Let me show you what I mean - watch this clip of Kyle and Jackie O's first few minutes on Sydney's KIIS 1065. Some amazingly good audio: big, ballsy, exciting. And on the video… Jackie O shuffles a few pieces of paper, sips some water. As radio, it's amazing. As television, it's really rather dull.
Turning live radio into good telly is hard work. It's fun looking back to December 1980 and an experiment of some live news radio that also went out on the TV on BBC Scotland - but it's also clear that the conventions and language for radio doesn't work too well for television. You can see reports having to be read live, rather than on tape; clips of interviews being accompanied by still photographs or a photograph of a reel of tape going round; and a complex amount of captions and slides to jazz-up rather dull television. The output of the station was probably compromised by the picture element: and that's a shame.
Some stations do live video really well - Italy's RTL 102.5 does some amazing things, as do Mike and Mike on ESPN - but for most stations without a TV-style budget it looks poor, and something that can detract from your brand rather than enhance it.
I'd really recommend, therefore, that you don't do live video. Instead, concentrate on producing shareable stuff from what you're doing.
Constantly run automatic video cameras, and then share the best bits on social media. UK station LBC does this exceptionally well: clips of the London Mayor at his bumbling best, taken and shared on services like YouTube. Run high enough quality video, and you can also give it to television networks, too. TV channels are very unlikely to rerun simple pieces of audio, but supply video as well, and you can get considerable coverage. LBC's output is heavily branded, and nicely put together.
The benefit of sharing highlights, rather than live radio, is that you can post-produce them to make them look great. Stick a camera at both ends of a radio OB, and edit the visuals on afterwards, and you can make a great radio interview look like great video, as this example from Absolute Radio clearly shows. You don't even need to use proper cameras: a few smartphones could have done the trick here (and probably did).
Doing live visualisation is difficult to do, and in many cases can harm the output of the radio programme: presenters find the cameras irresistible, and the radio listener is forgotten (yet is considerably in the majority). Just because you can do something doesn't always mean you should.

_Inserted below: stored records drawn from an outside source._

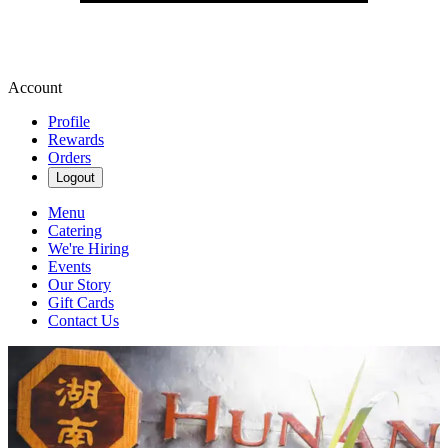
Account
Profile
Rewards
Orders
Logout
Menu
Catering
We're Hiring
Events
Our Story
Gift Cards
Contact Us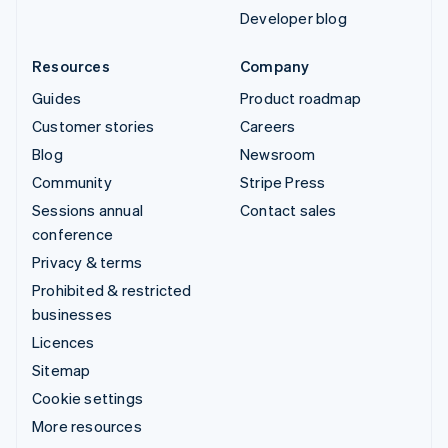
Developer blog
Resources
Company
Guides
Product roadmap
Customer stories
Careers
Blog
Newsroom
Community
Stripe Press
Sessions annual
Contact sales
conference
Privacy & terms
Prohibited & restricted
businesses
Licences
Sitemap
Cookie settings
More resources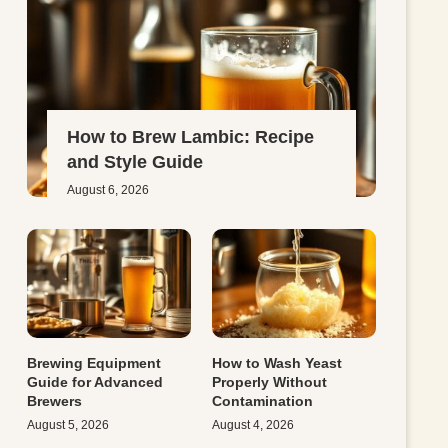
How to Brew Lambic: Recipe
and Style Guide
August 6, 2026
Brewing Equipment
How to Wash Yeast
Guide for Advanced
Properly Without
Brewers
Contamination
August 5, 2026
August 4, 2026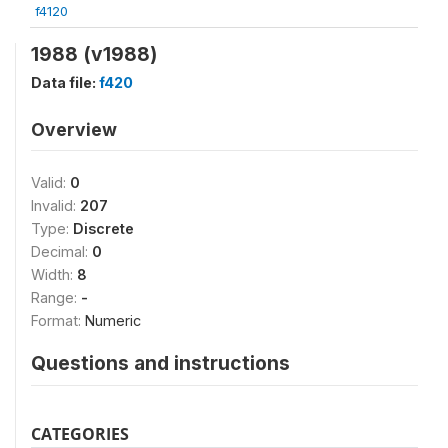
f4120
1988 (v1988)
Data file:
f420
Overview
Valid:
0
Invalid:
207
Type:
Discrete
Decimal:
0
Width:
8
Range:
-
Format:
Numeric
Questions and instructions
CATEGORIES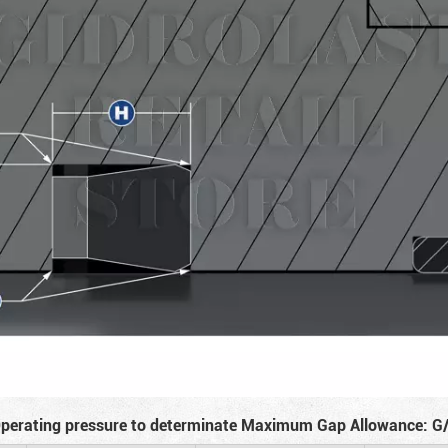
perating pressure to determinate Maximum Gap Allowance: G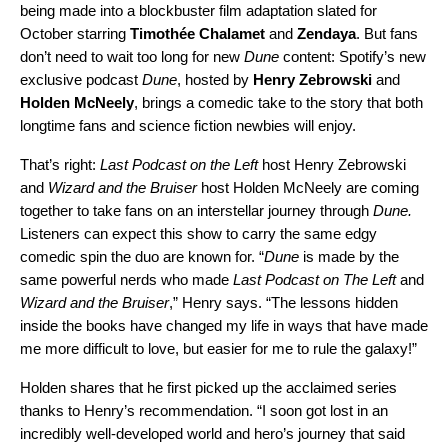
being made into a blockbuster film adaptation slated for
October starring
Timothée Chalamet
and
Zendaya
. But fans
don’t need to wait too long for new
Dune
content: Spotify’s new
exclusive podcast
Dune
, hosted by
Henry Zebrowski
and
Holden McNeely
, brings a comedic take to the story that both
longtime fans and science fiction newbies will enjoy.
That’s right:
Last Podcast on the Left
host Henry Zebrowski
and
Wizard and the Bruiser
host Holden McNeely are coming
together to take fans on an interstellar journey through
Dune.
Listeners can expect this show to carry the same edgy
comedic spin the duo are known for. “
Dune
is made by the
same powerful nerds who made
Last Podcast on The Left
and
Wizard and the Bruiser
,” Henry says. “The lessons hidden
inside the books have changed my life in ways that have made
me more difficult to love, but easier for me to rule the galaxy!”
Holden shares that he first picked up the acclaimed series
thanks to Henry’s recommendation. “I soon got lost in an
incredibly well-developed world and hero’s journey that said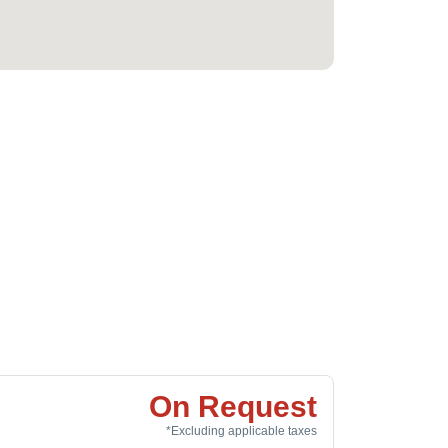
On Request
*Excluding applicable taxes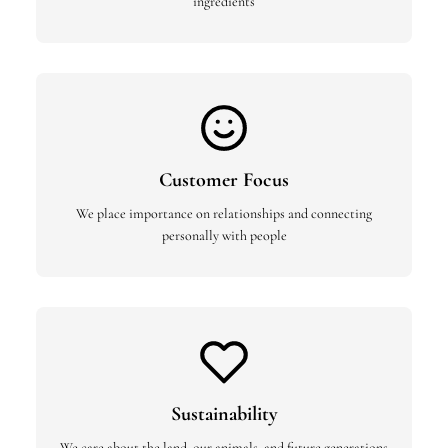
ingredients
Customer Focus
We place importance on relationships and connecting
personally with people
Sustainability
We care about the land, our animals, and future generations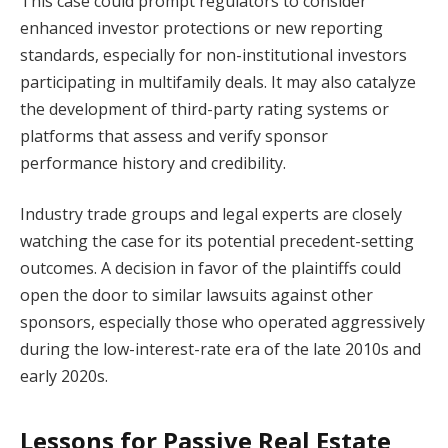
This case could prompt regulators to consider
enhanced investor protections or new reporting
standards, especially for non-institutional investors
participating in multifamily deals. It may also catalyze
the development of third-party rating systems or
platforms that assess and verify sponsor
performance history and credibility.
Industry trade groups and legal experts are closely
watching the case for its potential precedent-setting
outcomes. A decision in favor of the plaintiffs could
open the door to similar lawsuits against other
sponsors, especially those who operated aggressively
during the low-interest-rate era of the late 2010s and
early 2020s.
Lessons for Passive Real Estate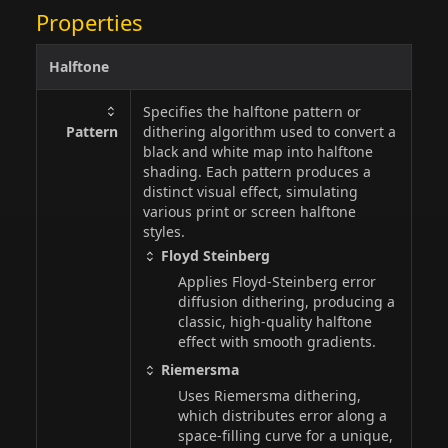
Properties
Halftone
Specifies the halftone pattern or
Pattern
dithering algorithm used to convert a
black and white map into halftone
shading. Each pattern produces a
distinct visual effect, simulating
various print or screen halftone
styles.
Floyd Steinberg
Applies Floyd-Steinberg error
diffusion dithering, producing a
classic, high-quality halftone
effect with smooth gradients.
Riemersma
Uses Riemersma dithering,
which distributes error along a
space-filling curve for a unique,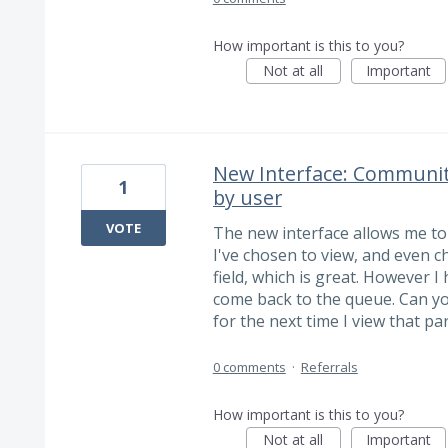
How important is this to you?
Not at all
Important
New Interface: Community
1
by user
VOTE
The new interface allows me to
I've chosen to view, and even c
field, which is great. However I
come back to the queue. Can you
for the next time I view that pa
0 comments
·
Referrals
How important is this to you?
Not at all
Important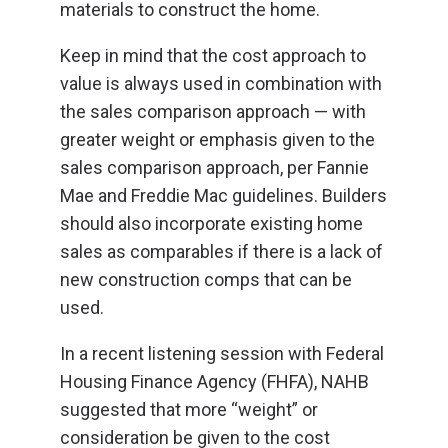
materials to construct the home.
Keep in mind that the cost approach to
value is always used in combination with
the sales comparison approach — with
greater weight or emphasis given to the
sales comparison approach, per Fannie
Mae and Freddie Mac guidelines. Builders
should also incorporate existing home
sales as comparables if there is a lack of
new construction comps that can be
used.
In a recent listening session with Federal
Housing Finance Agency (FHFA), NAHB
suggested that more “weight” or
consideration be given to the cost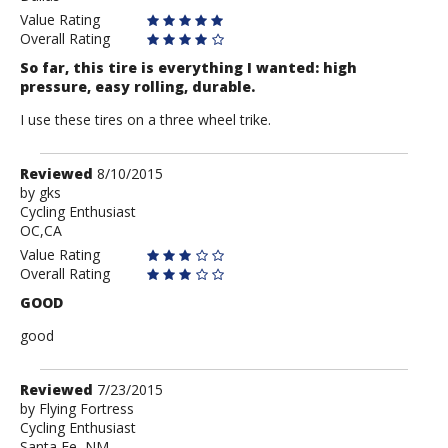
Value Rating
Overall Rating
So far, this tire is everything I wanted: high
pressure, easy rolling, durable.
I use these tires on a three wheel trike.
Review
Reviewed
8/10/2015
by
by
gks
Cycling Enthusiast
gks
OC,CA
Value Rating
Overall Rating
GOOD
good
Review
Reviewed
7/23/2015
by
by
Flying Fortress
Cycling Enthusiast
Flying
Santa Fe, NM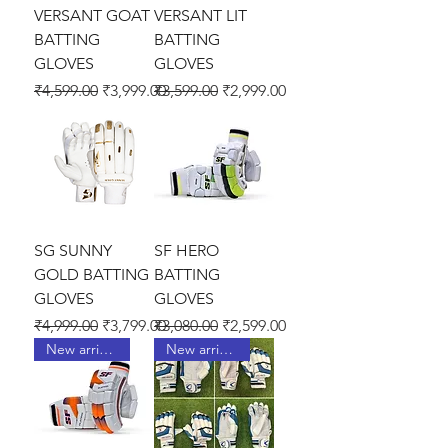
VERSANT GOAT
VERSANT LIT
BATTING
BATTING
GLOVES
GLOVES
Regular Price
Sale Price
Regular Price
Sale Price
₹4,599.00
₹3,999.00
₹3,599.00
₹2,999.00
SG SUNNY
SF HERO
GOLD BATTING
BATTING
GLOVES
GLOVES
Regular Price
Sale Price
Regular Price
Sale Price
₹4,999.00
₹3,799.00
₹3,080.00
₹2,599.00
New arrival !
New arrival !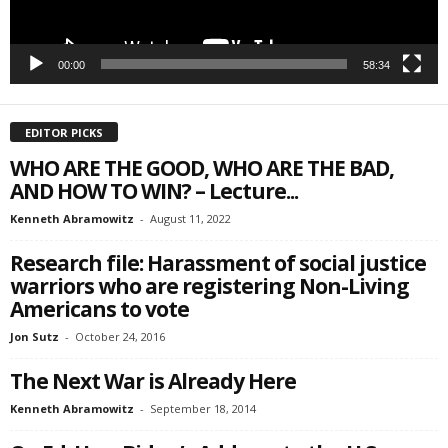
00:00
58:34
EDITOR PICKS
WHO ARE THE GOOD, WHO ARE THE BAD,
AND HOW TO WIN? – Lecture...
Kenneth Abramowitz
-
August 11, 2022
Research file: Harassment of social justice
warriors who are registering Non-Living
Americans to vote
Jon Sutz
-
October 24, 2016
The Next War is Already Here
Kenneth Abramowitz
-
September 18, 2014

Yet, well-produced clips after the event can considerably help the shareability of radio; and also its permanence. Radio is ephemeral: broadcast and then, largely, forgotten. To capture the best bits of radio, and place these on services like YouTube or Vimeo, makes it easy to share fantastic pieces of radio: and doesn't change the station sound. There is, after all, a reason why we're called radio and not 'audio television'.